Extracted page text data

-=-=-=-=-

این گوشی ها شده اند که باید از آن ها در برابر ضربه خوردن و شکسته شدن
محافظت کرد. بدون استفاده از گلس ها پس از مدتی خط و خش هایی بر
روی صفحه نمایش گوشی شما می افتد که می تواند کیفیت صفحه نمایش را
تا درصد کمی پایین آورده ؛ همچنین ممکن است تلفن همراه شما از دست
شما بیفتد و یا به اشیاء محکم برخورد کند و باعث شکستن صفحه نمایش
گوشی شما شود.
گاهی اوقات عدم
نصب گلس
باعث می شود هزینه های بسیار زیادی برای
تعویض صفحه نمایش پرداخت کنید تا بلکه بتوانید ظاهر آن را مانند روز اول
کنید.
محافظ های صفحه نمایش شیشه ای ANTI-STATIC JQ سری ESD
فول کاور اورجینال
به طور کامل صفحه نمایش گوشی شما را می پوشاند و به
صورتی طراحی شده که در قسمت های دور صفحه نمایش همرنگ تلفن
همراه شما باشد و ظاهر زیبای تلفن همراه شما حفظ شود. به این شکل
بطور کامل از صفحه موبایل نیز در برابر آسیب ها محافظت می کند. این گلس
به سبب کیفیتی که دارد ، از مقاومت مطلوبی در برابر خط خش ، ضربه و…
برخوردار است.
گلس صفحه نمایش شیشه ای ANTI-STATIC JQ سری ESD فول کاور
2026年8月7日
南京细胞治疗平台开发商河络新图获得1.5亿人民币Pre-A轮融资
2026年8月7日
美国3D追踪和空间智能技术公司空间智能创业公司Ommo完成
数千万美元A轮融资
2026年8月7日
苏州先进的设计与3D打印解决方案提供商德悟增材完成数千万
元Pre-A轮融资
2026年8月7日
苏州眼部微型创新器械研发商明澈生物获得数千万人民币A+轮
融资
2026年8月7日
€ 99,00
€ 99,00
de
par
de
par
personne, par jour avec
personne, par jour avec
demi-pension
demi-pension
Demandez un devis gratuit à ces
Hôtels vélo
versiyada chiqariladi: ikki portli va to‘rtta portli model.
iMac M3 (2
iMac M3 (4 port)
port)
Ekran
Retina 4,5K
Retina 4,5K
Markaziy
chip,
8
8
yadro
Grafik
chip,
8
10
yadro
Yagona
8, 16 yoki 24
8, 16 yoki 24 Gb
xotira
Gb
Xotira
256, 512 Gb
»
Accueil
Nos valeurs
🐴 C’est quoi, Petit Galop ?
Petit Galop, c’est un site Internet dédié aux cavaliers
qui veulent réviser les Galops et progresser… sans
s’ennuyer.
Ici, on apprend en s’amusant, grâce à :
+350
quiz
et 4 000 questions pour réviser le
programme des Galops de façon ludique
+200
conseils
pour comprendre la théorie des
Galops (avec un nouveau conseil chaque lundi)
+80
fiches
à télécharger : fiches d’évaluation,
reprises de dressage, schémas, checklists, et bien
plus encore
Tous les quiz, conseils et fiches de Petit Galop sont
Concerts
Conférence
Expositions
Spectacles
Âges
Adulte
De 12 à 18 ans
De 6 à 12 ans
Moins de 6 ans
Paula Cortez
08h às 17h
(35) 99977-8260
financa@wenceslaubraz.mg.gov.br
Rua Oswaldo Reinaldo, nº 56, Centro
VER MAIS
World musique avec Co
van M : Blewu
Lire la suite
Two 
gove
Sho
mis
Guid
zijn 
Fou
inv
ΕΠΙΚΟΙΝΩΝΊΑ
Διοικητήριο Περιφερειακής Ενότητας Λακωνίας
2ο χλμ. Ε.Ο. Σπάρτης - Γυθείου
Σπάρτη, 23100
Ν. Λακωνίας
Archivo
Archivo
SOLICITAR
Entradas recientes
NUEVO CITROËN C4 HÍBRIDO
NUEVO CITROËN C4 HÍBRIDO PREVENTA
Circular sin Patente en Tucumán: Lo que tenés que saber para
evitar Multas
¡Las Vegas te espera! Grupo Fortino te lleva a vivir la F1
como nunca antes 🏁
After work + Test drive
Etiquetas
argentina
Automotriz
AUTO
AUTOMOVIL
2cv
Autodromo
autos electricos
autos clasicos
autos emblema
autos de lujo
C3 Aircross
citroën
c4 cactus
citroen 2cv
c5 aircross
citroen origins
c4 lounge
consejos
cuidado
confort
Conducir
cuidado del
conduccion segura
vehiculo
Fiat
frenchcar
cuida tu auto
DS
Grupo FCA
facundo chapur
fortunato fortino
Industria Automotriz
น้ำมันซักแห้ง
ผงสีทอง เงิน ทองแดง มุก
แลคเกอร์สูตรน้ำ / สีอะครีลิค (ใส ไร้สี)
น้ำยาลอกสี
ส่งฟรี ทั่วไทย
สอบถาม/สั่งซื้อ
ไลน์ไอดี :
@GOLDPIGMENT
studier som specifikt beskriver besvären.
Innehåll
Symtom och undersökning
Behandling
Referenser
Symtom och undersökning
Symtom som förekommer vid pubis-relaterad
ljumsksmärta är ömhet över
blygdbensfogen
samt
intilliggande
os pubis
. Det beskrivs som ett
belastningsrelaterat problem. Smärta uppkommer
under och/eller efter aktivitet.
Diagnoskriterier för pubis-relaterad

-=-=-=-=-

- [What is expected] Go through the records above and set each one down exactly, please.

- [Reply to the exercise]
این گوشی ها شده اند که باید از آن ها در برابر ضربه خوردن و شکسته شدن
محافظت کرد. بدون استفاده از گلس ها پس از مدتی خط و خش هایی بر
روی صفحه نمایش گوشی شما می افتد که می تواند کیفیت صفحه نمایش را
تا درصد کمی پایین آورده ؛ همچنین ممکن است تلفن همراه شما از دست
شما بیفتد و یا به اشیاء محکم برخورد کند و باعث شکستن صفحه نمایش
گوشی شما شود.
گاهی اوقات عدم
نصب گلس
باعث می شود هزینه های بسیار زیادی برای
تعویض صفحه نمایش پرداخت کنید تا بلکه بتوانید ظاهر آن را مانند روز اول
کنید.
محافظ های صفحه نمایش شیشه ای ANTI-STATIC JQ سری ESD
فول کاور اورجینال
به طور کامل صفحه نمایش گوشی شما را می پوشاند و به
صورتی طراحی شده که در قسمت های دور صفحه نمایش همرنگ تلفن
همراه شما باشد و ظاهر زیبای تلفن همراه شما حفظ شود. به این شکل
بطور کامل از صفحه موبایل نیز در برابر آسیب ها محافظت می کند. این گلس
به سبب کیفیتی که دارد ، از مقاومت مطلوبی در برابر خط خش ، ضربه و…
برخوردار است.
گلس صفحه نمایش شیشه ای ANTI-STATIC JQ سری ESD فول کاور
2026年8月7日
南京细胞治疗平台开发商河络新图获得1.5亿人民币Pre-A轮融资
2026年8月7日
美国3D追踪和空间智能技术公司空间智能创业公司Ommo完成
数千万美元A轮融资
2026年8月7日
苏州先进的设计与3D打印解决方案提供商德悟增材完成数千万
元Pre-A轮融资
2026年8月7日
苏州眼部微型创新器械研发商明澈生物获得数千万人民币A+轮
融资
2026年8月7日
€ 99,00
€ 99,00
de
par
de
par
personne, par jour avec
personne, par jour avec
demi-pension
demi-pension
Demandez un devis gratuit à ces
Hôtels vélo
versiyada chiqariladi: ikki portli va to‘rtta portli model.
iMac M3 (2
iMac M3 (4 port)
port)
Ekran
Retina 4,5K
Retina 4,5K
Markaziy
chip,
8
8
yadro
Grafik
chip,
8
10
yadro
Yagona
8, 16 yoki 24
8, 16 yoki 24 Gb
xotira
Gb
Xotira
256, 512 Gb
»
Accueil
Nos valeurs
🐴 C’est quoi, Petit Galop ?
Petit Galop, c’est un site Internet dédié aux cavaliers
qui veulent réviser les Galops et progresser… sans
s’ennuyer.
Ici, on apprend en s’amusant, grâce à :
+350
quiz
et 4 000 questions pour réviser le
programme des Galops de façon ludique
+200
conseils
pour comprendre la théorie des
Galops (avec un nouveau conseil chaque lundi)
+80
fiches
à télécharger : fiches d’évaluation,
reprises de dressage, schémas, checklists, et bien
plus encore
Tous les quiz, conseils et fiches de Petit Galop sont
Concerts
Conférence
Expositions
Spectacles
Âges
Adulte
De 12 à 18 ans
De 6 à 12 ans
Moins de 6 ans
Paula Cortez
08h às 17h
(35) 99977-8260
financa@wenceslaubraz.mg.gov.br
Rua Oswaldo Reinaldo, nº 56, Centro
VER MAIS
World musique avec Co
van M : Blewu
Lire la suite
Two 
gove
Sho
mis
Guid
zijn 
Fou
inv
ΕΠΙΚΟΙΝΩΝΊΑ
Διοικητήριο Περιφερειακής Ενότητας Λακωνίας
2ο χλμ. Ε.Ο. Σπάρτης - Γυθείου
Σπάρτη, 23100
Ν. Λακωνίας
Archivo
Archivo
SOLICITAR
Entradas recientes
NUEVO CITROËN C4 HÍBRIDO
NUEVO CITROËN C4 HÍBRIDO PREVENTA
Circular sin Patente en Tucumán: Lo que tenés que saber para
evitar Multas
¡Las Vegas te espera! Grupo Fortino te lleva a vivir la F1
como nunca antes 🏁
After work + Test drive
Etiquetas
argentina
Automotriz
AUTO
AUTOMOVIL
2cv
Autodromo
autos electricos
autos clasicos
autos emblema
autos de lujo
C3 Aircross
citroën
c4 cactus
citroen 2cv
c5 aircross
citroen origins
c4 lounge
consejos
cuidado
confort
Conducir
cuidado del
conduccion segura
vehiculo
Fiat
frenchcar
cuida tu auto
DS
Grupo FCA
facundo chapur
fortunato fortino
Industria Automotriz
น้ำมันซักแห้ง
ผงสีทอง เงิน ทองแดง มุก
แลคเกอร์สูตรน้ำ / สีอะครีลิค (ใส ไร้สี)
น้ำยาลอกสี
ส่งฟรี ทั่วไทย
สอบถาม/สั่งซื้อ
ไลน์ไอดี :
@GOLDPIGMENT
studier som specifikt beskriver besvären.
Innehåll
Symtom och undersökning
Behandling
Referenser
Symtom och undersökning
Symtom som förekommer vid pubis-relaterad
ljumsksmärta är ömhet över
blygdbensfogen
samt
intilliggande
os pubis
. Det beskrivs som ett
belastningsrelaterat problem. Smärta uppkommer
under och/eller efter aktivitet.
Diagnoskriterier för pubis-relaterad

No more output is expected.